§ Extracted material:

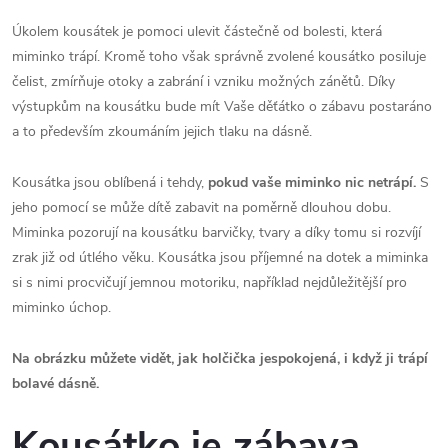
Úkolem kousátek je pomoci ulevit částečně od bolesti, která
miminko trápí. Kromě toho však správně zvolené kousátko posiluje
čelist, zmírňuje otoky a zabrání i vzniku možných zánětů. Díky
výstupkům na kousátku bude mít Vaše děťátko o zábavu postaráno
a to především zkoumáním jejich tlaku na dásně.
Kousátka jsou oblíbená i tehdy,
pokud
vaše miminko nic netrápí.
S
jeho pomocí se může dítě zabavit na poměrně dlouhou dobu.
Miminka pozorují na kousátku barvičky, tvary a díky tomu si rozvíjí
zrak již od útlého věku. Kousátka jsou příjemné na dotek a miminka
si s nimi procvičují jemnou motoriku, například nejdůležitější pro
miminko úchop.
Na obrázku můžete vidět, jak holčička jespokojená, i když ji trápí
bolavé dásně.
Kousátko je zábava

§ Task instructions:
All the lines above are to be given again exactly as they read, with the pictures removed.

§ Your solution:
Úkolem kousátek je pomoci ulevit částečně od bolesti, která
miminko trápí. Kromě toho však správně zvolené kousátko posiluje
čelist, zmírňuje otoky a zabrání i vzniku možných zánětů. Díky
výstupkům na kousátku bude mít Vaše děťátko o zábavu postaráno
a to především zkoumáním jejich tlaku na dásně.
Kousátka jsou oblíbená i tehdy,
pokud
vaše miminko nic netrápí.
S
jeho pomocí se může dítě zabavit na poměrně dlouhou dobu.
Miminka pozorují na kousátku barvičky, tvary a díky tomu si rozvíjí
zrak již od útlého věku. Kousátka jsou příjemné na dotek a miminka
si s nimi procvičují jemnou motoriku, například nejdůležitější pro
miminko úchop.
Na obrázku můžete vidět, jak holčička jespokojená, i když ji trápí
bolavé dásně.
Kousátko je zábava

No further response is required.